There was a British farmer by the name of Morris Birkbeck, who about the year 1814 wrote an account of an agricultural tour in France; and who subsequently established himself somewhere upon our Western prairies, of which he gave account in "Letters from Illinois," and in "Notes on a Journey in America, from the Coast of Virginia to the Territory of Illinois," with maps, etc. Cobbett once or twice names him as "poor Birkbeck,"—but whether in allusion to his having been drowned in one of our Western rivers, or to the poverty of his agricultural successes, it is hard to determine.

In 1820 Major-General Beatson, who had been Aid to the Marquis of Wellesley in India, published an account of a new system of farming, which he claimed to have in successful operation at his place in the County of Sussex. The novelty of the system lay in the fact that he abandoned both manures and the plough, and scarified the surface to the depth of two or three inches, after which he burned it over. The Major-General was called to the governorship of St. Helena before his system had made much progress. I am led to allude to the plan as one of the premonitory hints of that rotary method which is just now enlisting a large degree of attention in the agricultural world, and which promises to supplant the plough on all wide stretches of land, within the present century.

Finlayson, a brawny Scot, born in the parish of Mauchline, who was known from "Glentuck to the Rutton-Ley" as the best man for "putting the stone," or for a "hop, step, and leap," contrived the self-cleaning ploughs (with circular beam) and harrows which bore his name. He was also—besides being the athlete of Ayrshire—the author of sundry creditable and practical works on agriculture.

But the most notable man in connection with rural literature, of this day, was, by all odds, William Cobbett. His early history has so large a flavor of romance in it that I am sure my readers will excuse me for detailing it.

His grandfather was a day-laborer; he died before Cobbett was born; but the author says that he used to visit the grandmother at Christmas and Whitsuntide. Her home was "a little thatched cottage, with a garden before the door. She used to give us milk and bread for breakfast, an apple-pudding for dinner, and a piece of bread and cheese for our supper. Her fire was made of turf cut from the neighboring heath; and her evening light was a rush dipped in grease."[31] His father was a small farmer, and one who did not allow his boys to grow up in idleness. "My first occupation," he tells us, "was driving the small birds from the turnip-seed, and the rook from the pease; when I first trudged a-field, with my wooden bottle and my satchel swung over my shoulders, I was hardly able to climb the gates and stiles; and at the close of the day, to reach home was a task of infinite difficulty."

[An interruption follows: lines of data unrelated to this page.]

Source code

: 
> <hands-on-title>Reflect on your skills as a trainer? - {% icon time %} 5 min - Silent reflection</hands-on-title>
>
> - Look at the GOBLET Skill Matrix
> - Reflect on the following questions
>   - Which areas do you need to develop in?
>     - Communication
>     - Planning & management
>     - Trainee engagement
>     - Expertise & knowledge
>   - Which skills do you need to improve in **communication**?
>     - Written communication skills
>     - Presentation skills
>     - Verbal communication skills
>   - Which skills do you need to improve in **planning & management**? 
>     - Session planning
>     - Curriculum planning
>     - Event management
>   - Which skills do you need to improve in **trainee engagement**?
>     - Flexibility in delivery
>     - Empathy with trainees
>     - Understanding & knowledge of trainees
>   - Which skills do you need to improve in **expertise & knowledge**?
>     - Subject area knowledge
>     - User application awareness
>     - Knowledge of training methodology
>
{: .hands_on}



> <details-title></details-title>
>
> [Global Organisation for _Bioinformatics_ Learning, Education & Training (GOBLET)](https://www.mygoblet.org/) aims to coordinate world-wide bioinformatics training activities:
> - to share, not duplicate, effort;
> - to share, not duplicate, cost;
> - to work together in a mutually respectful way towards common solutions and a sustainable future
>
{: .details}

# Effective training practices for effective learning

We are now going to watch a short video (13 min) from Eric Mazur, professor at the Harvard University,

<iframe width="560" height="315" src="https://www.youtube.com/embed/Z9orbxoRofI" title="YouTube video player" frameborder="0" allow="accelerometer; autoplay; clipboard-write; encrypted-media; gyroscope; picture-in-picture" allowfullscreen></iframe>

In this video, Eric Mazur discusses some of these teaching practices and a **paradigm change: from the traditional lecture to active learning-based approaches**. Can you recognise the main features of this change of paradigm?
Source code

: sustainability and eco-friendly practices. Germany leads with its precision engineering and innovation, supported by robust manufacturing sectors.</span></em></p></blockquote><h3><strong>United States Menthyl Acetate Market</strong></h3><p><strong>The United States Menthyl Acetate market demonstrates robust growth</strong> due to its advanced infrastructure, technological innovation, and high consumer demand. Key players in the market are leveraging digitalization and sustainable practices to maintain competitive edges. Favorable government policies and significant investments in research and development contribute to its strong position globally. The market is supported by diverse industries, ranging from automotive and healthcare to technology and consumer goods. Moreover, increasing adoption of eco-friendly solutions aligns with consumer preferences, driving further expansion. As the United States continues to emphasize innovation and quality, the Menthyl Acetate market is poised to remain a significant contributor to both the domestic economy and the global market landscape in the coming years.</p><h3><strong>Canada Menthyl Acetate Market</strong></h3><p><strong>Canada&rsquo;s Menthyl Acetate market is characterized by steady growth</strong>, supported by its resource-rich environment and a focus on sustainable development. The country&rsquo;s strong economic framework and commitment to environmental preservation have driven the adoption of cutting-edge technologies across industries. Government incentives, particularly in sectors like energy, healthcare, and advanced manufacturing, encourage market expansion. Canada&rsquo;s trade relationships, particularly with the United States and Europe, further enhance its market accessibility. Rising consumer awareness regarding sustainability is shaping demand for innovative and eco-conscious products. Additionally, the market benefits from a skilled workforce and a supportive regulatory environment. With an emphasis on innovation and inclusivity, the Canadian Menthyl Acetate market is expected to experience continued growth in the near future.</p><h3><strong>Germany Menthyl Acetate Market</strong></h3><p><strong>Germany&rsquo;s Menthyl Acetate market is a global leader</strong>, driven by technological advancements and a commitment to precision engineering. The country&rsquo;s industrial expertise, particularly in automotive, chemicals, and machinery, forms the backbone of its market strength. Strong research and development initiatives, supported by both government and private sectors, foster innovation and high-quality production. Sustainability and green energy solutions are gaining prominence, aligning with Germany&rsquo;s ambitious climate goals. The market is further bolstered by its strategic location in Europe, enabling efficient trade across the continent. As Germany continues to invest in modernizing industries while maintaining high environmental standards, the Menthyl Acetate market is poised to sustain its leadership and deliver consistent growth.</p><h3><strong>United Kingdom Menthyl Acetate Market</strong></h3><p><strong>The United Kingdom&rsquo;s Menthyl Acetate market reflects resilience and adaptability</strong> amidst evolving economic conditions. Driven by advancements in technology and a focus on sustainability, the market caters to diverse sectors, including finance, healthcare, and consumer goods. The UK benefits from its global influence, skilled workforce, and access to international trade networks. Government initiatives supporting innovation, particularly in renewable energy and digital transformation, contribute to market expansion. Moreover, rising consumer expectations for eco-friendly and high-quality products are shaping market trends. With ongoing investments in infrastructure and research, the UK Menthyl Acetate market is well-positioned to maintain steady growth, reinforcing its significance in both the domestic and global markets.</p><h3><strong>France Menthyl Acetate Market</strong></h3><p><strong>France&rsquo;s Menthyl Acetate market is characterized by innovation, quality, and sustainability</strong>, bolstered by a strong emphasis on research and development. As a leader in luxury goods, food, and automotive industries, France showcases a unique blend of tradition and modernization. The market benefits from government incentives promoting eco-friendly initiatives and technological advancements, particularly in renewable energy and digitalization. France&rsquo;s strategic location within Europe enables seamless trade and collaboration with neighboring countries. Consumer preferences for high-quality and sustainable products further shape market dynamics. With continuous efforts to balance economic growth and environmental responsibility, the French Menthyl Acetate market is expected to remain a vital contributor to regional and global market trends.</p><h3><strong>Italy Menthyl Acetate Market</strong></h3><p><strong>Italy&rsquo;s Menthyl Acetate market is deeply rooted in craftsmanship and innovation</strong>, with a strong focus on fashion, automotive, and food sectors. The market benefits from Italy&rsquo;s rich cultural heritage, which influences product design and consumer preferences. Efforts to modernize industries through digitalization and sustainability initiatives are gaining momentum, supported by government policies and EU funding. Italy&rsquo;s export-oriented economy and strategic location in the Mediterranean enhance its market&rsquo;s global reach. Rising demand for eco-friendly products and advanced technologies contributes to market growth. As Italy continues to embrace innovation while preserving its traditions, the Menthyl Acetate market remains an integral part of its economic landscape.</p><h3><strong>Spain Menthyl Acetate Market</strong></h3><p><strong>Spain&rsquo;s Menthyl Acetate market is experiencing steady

At the age of eleven he speaks of himself as occupied in clipping box-edgings and weeding flower-beds in the garden of the Bishop of Winchester; and while here he encounters, one day, a workman who has just come from the famous Kew Gardens of the King. Young Cobbett is fired by the glowing description, and resolves that he must see them, and work upon them too. So he sets off, one summer's morning, with only the clothes he has upon his back, and with thirteen halfpence in his pocket, for Richmond. And as he trudges through the streets of the town, after a hard day's walk, in his blue smock-frock, and with his red garters tied under his knees, staring about him, he sees in the window of a bookseller's shop the "Tale of a Tub," price threepence; it piques his curiosity, and, though his money is nearly all spent, he closes a bargain for the book, and, throwing himself down upon the shady side of a hay-rick, makes his first acquaintance with Dean Swift. He read till it was dark, without thought of supper or of bed,—then tumbled down upon the grass under the shadow of the stack, and slept till the birds of the Kew Gardens waked him.

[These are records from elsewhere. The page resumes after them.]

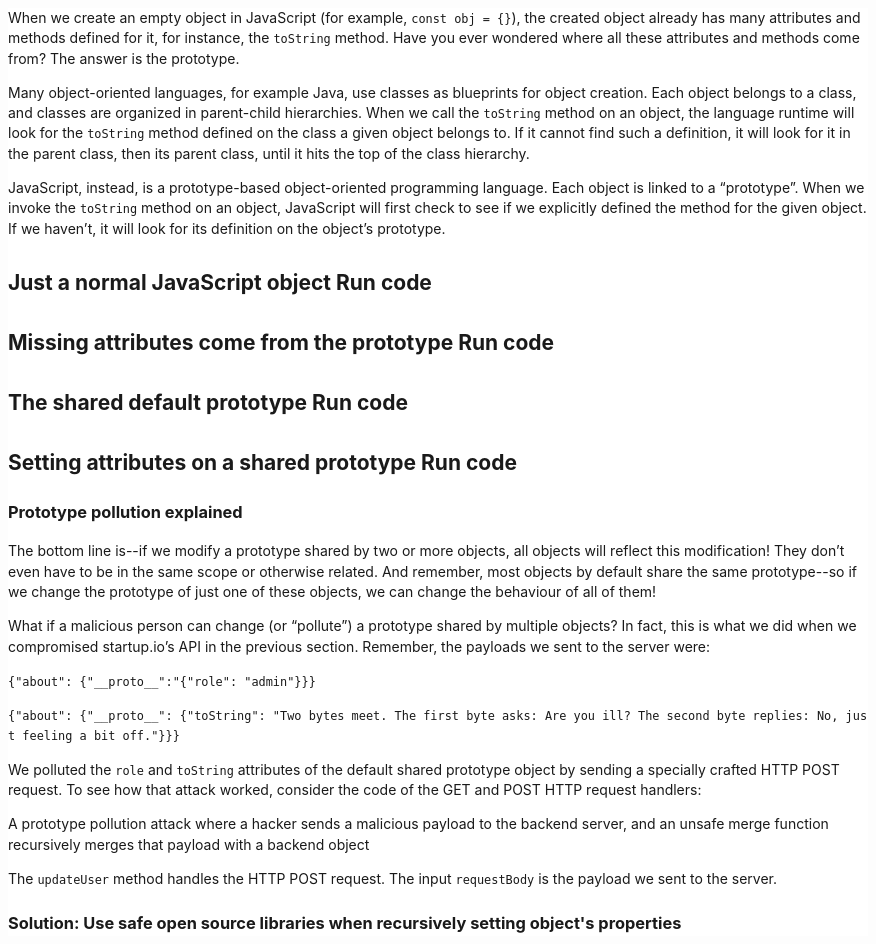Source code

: When we create an empty object in JavaScript (for example, `const obj = {}`), the created object already has many attributes and methods defined for it, for instance, the `toString` method. Have you ever wondered where all these attributes and methods come from? The answer is the prototype.

Many object-oriented languages, for example Java, use classes as blueprints for object creation. Each object belongs to a class, and classes are organized in parent-child hierarchies. When we call the `toString` method on an object, the language runtime will look for the `toString` method defined on the class a given object belongs to. If it cannot find such a definition, it will look for it in the parent class, then its parent class, until it hits the top of the class hierarchy.

JavaScript, instead, is a prototype-based object-oriented programming language. Each object is linked to a “prototype”. When we invoke the `toString` method on an object, JavaScript will first check to see if we explicitly defined the method for the given object. If we haven’t, it will look for its definition on the object’s prototype.

## Just a normal JavaScript object Run code

## Missing attributes come from the prototype Run code

## The shared default prototype Run code

## Setting attributes on a shared prototype Run code

### Prototype pollution explained

The bottom line is--if we modify a prototype shared by two or more objects, all objects will reflect this modification! They don’t even have to be in the same scope or otherwise related. And remember, most objects by default share the same prototype--so if we change the prototype of just one of these objects, we can change the behaviour of all of them!

What if a malicious person can change (or “pollute”) a prototype shared by multiple objects? In fact, this is what we did when we compromised startup.io’s API in the previous section. Remember, the payloads we sent to the server were:

`{"about": {"__proto__":"{"role": "admin"}}}`

`{"about": {"__proto__": {"toString": "Two bytes meet. The first byte asks: Are you ill? The second byte replies: No, just feeling a bit off."}}}`

We polluted the `role` and `toString` attributes of the default shared prototype object by sending a specially crafted HTTP POST request. To see how that attack worked, consider the code of the GET and POST HTTP request handlers:

A prototype pollution attack where a hacker sends a malicious payload to the backend server, and an unsafe merge function recursively merges that payload with a backend object

The `updateUser` method handles the HTTP POST request. The input `requestBody` is the payload we sent to the server.

### Solution: Use safe open source libraries when recursively setting object's properties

He finds work, as he had determined to do; but it was not fated that he should pass his life amid the pleasant parterres of Kew. At sixteen, or thereabout, on a visit to a relative, he catches his first sight of the Channel waters, and of the royal fleet riding at anchor at Spithead. And at that sight, the "old Armada," and the "brave Rodney," and the "wooden walls," of which he had read, come drifting like a poem into his thought, and he vows that he will become a sailor,—maybe, in time, the Admiral Cobbett. But here, too, the fates are against him: a kind captain to whom he makes application suspects him for a runaway, and advises him to find his way home.

He returns once more to the plough; "but," he says, "I was now spoiled for a farmer." He sighs for the world; the little horizon of Farnham (his native town) is too narrow for him; and the very next year he makes his final escapade.

"It was on the 6th of May, 1783, that I, like Don Quixote, sallied forth to seek adventures. I was dressed in my holiday clothes, in order to accompany two or three lasses to Guildford fair. They were to assemble at a house about three miles from my home, where I was to attend them; but, unfortunately for me, I had to cross the London turnpike-road. The stage-coach had just turned the summit of a hill, and was rattling down towards me at a merry rate. The notion of going to London never entered my mind till this very moment; yet the step was completely determined on before the coach came to the spot where I stood. Up I got, and was in London about nine o'clock in the evening."